樹木葬納骨の問題を探る
初めてのお葬式を無事に済ませ、四十九日の法要が近づく頃、喪主様とご家族を悩ます問題に気がつく方も多いのです。それは「このご遺骨をどうしたらよいか」です。先祖代々のお墓があるので、そこに納骨をすると決まっている方は幸せです。核家族化が進み「お墓が無い」と嘆く喪家様が多く出てきました。ご遺骨を前にすると墓地やお墓の建立を考え始めます。しかし株式会社鎌倉新書2024年お墓の全国実態調査によると、お墓の平均購入金額は149万5000円になると発表されています。初めてお墓を立てる事は、お葬式同様、大きな散財になると気がつくのです。
テレビ番組や雑誌などで「終活」について取り上げられる際に「樹木葬」という言葉を耳にされたことがある人も多いと思います。
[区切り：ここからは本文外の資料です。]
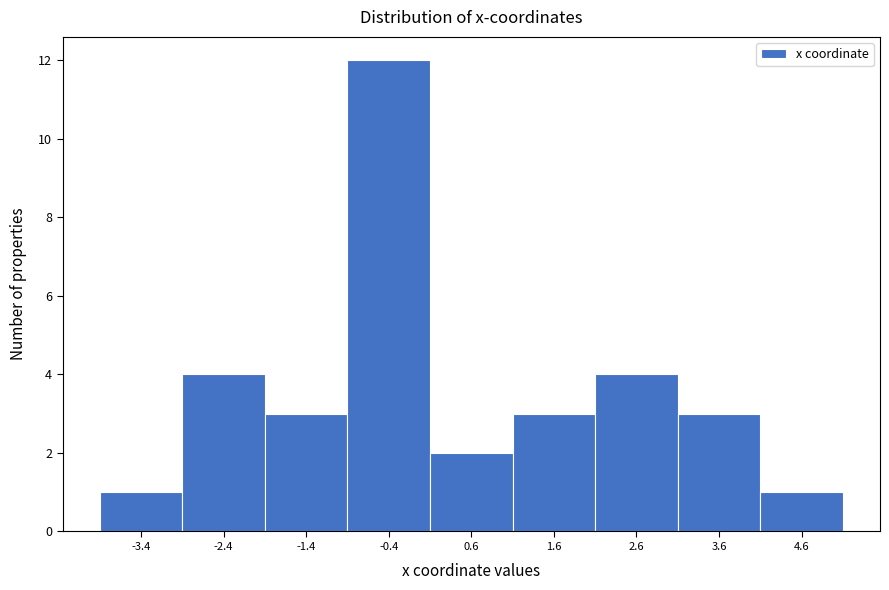

Reading left to right, list every bar in this chart as the range it spans on the x-axis followed by its height. Neither the bar edges nor the heights are printed on the chart, so give them approximately, as read against the axes.

-4.0 to -3.0: 1
-3.0 to -2.0: 4
-2.0 to -1.0: 3
-1.0 to 0.0: 12
0.0 to 1.0: 2
1.0 to 2.2: 3
2.2 to 3.2: 4
3.2 to 4.2: 3
4.2 to 5.2: 1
名前から「森の中で大きな樹の下に埋葬される」等の漠然とした印象を持つ人も多いのです。樹木葬とは「墓地埋葬等に関する法律」に従って許可を得た区画(墓地)に遺骨を埋葬し、墓石の代わりに樹木を墓標とするお墓の形式です。
近年安価な納骨方法として人気が出始めました。 日本で初めて樹木葬を実施したのは1999年岩手県一関市の「知勝院」といわれています。自然回帰の考え方や跡継ぎが不要な手続きに、首都圏を中心とした都市を始めとして注目され、瞬く間に日本全国で樹木葬が実施されるようになりました。 樹木葬が人気になる理由は、墓石の代わりに樹木をシンボルとするお墓だからです。一基何十万という高価な墓石の購入費用がいりません。基本的に後継ぎを必要としない永代供養(えいだいくよう)で受け入れられます。そのため、お一人様や、お子様のいないご夫婦などが利用するケースが多いのです。
話題を集めている樹木葬ですが、今までの公園墓地に比べるとやはりデメリットも出てきます。多くは墓標となる樹木(シンボルツリー)を1本植えて、その周囲にご遺骨を埋葬するスタイルです。どうしても立地が人里から離れた場所になり、霊園までの交通の便やアクセスが良くありません。特に山林の中にある樹木葬の霊園ですと公共交通機関が、ほとんどありません。こうなると高齢者になり自家用車の運転や歩行が困難になると、簡単にお参りに行けなくなる可能性も出てきます。
樹木葬の霊園はお供えや線香やローソクなどの使用が禁止されている場所も少なくありません。山林や緑の多い場所のため火気厳禁なのです。お供えは野生動物を引き寄せてしまうといった理由から禁止されています。必ず持ち帰ってください。
お墓が並ぶ管理墓地に比べて樹木葬の立地は管理が行き届いておらず、景観が悪くなってしまう土地も多いのです。特にシンボルツリーが枯れてしまった場合は新たに植樹が必要ですが、資金面などの理由でそのままにされる場合もあるようです。
一般の墓石を立てるお墓と比べると、樹木葬にはまだまだ認知度が低いのが現状です。納骨時に周りの親戚の理解を得られないといったケースも多くみられます。身内や親戚が「お墓は墓石で建立して代々引き継ぐもの」という考えが強い場合は、樹木葬に反対される可能性も出てくるのです。樹木葬は一般的なお墓と形式が異なります。自身やご家族が十分に納得されてから購入して納骨に進んでください。